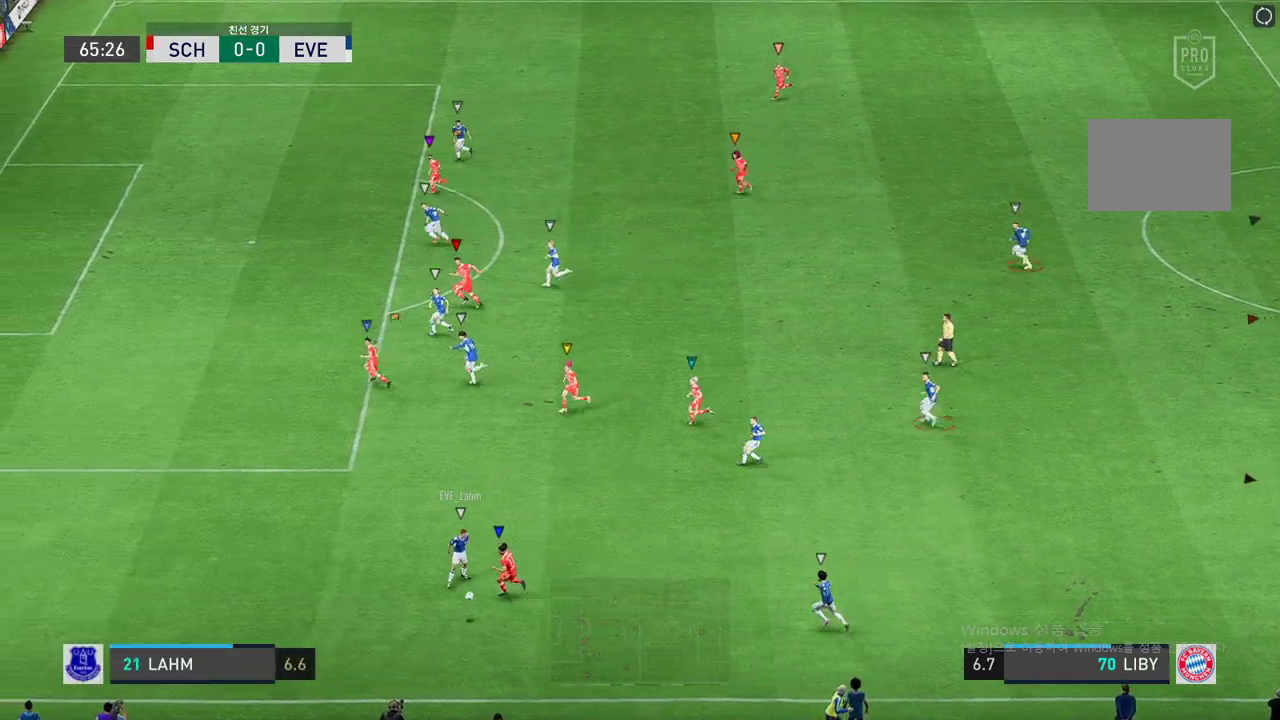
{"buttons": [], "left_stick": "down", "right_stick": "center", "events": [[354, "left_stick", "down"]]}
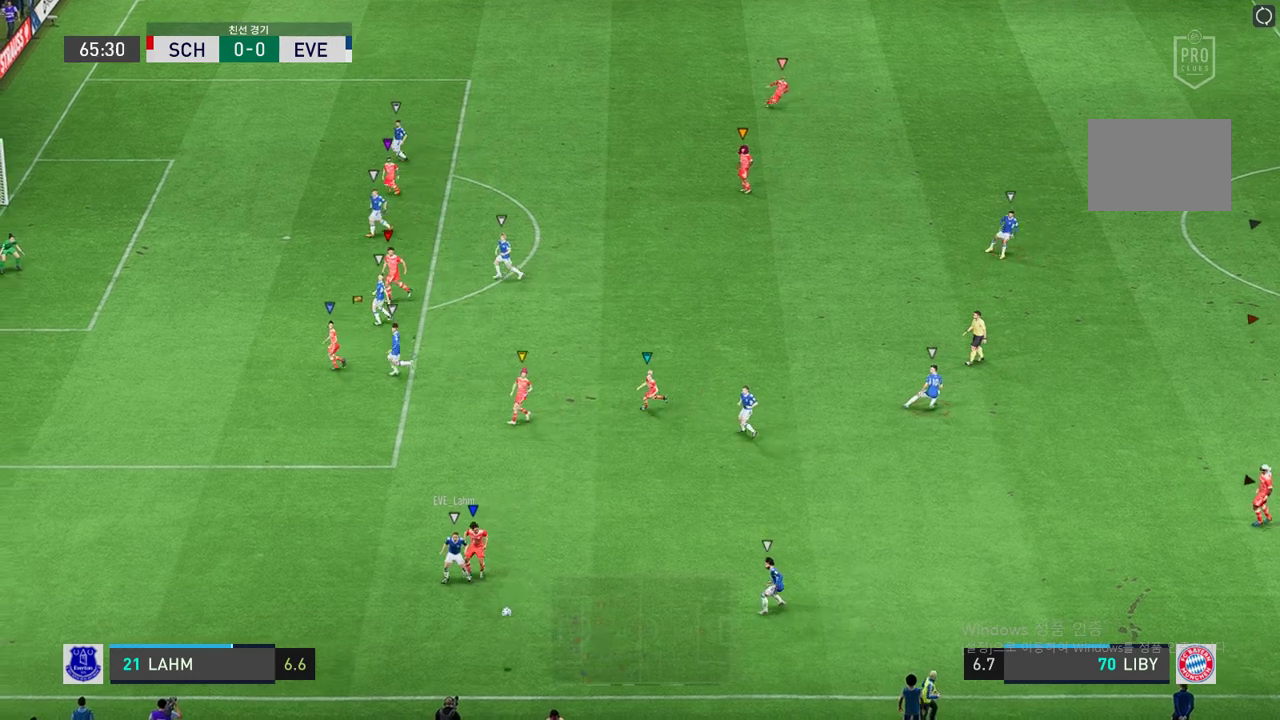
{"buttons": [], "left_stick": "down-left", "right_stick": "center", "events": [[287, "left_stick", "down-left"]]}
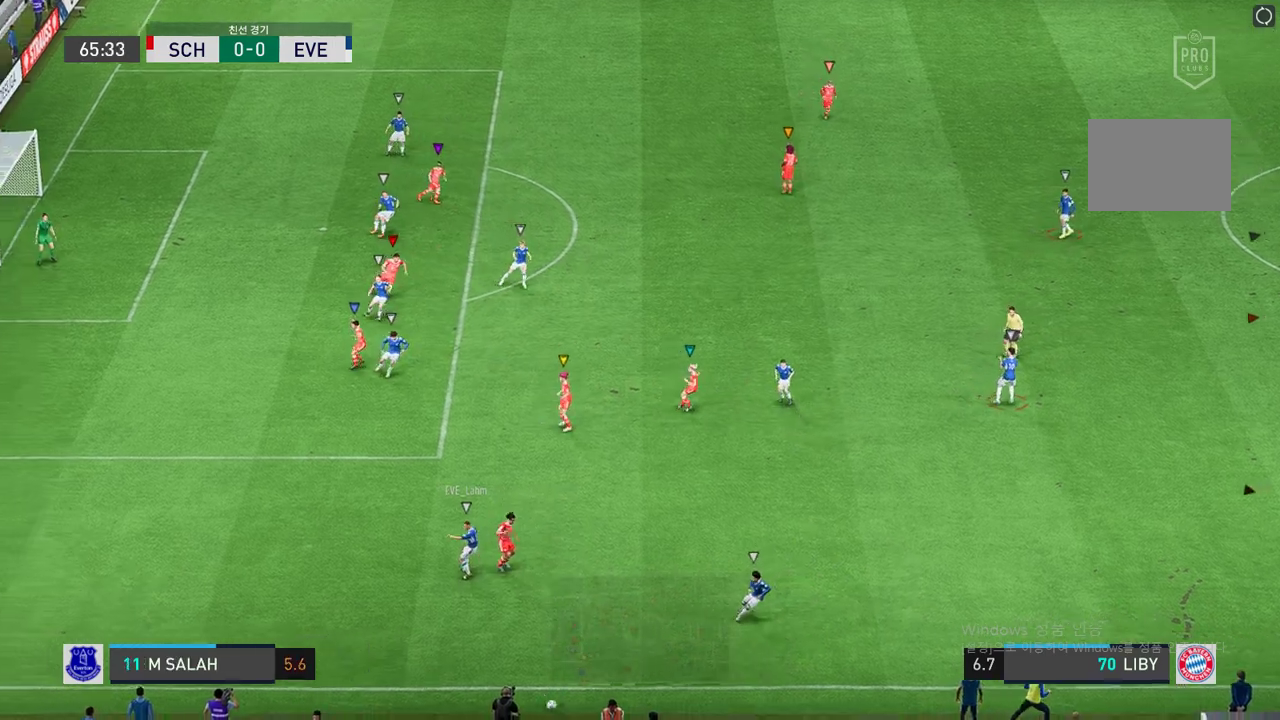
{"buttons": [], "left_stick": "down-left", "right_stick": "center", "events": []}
════════
Copy out the listing exactly as it stands, but not the pictures.

{"buttons": [], "left_stick": "down", "right_stick": "center", "events": [[354, "left_stick", "down"]]}
{"buttons": [], "left_stick": "down-left", "right_stick": "center", "events": [[287, "left_stick", "down-left"]]}
{"buttons": [], "left_stick": "down-left", "right_stick": "center", "events": []}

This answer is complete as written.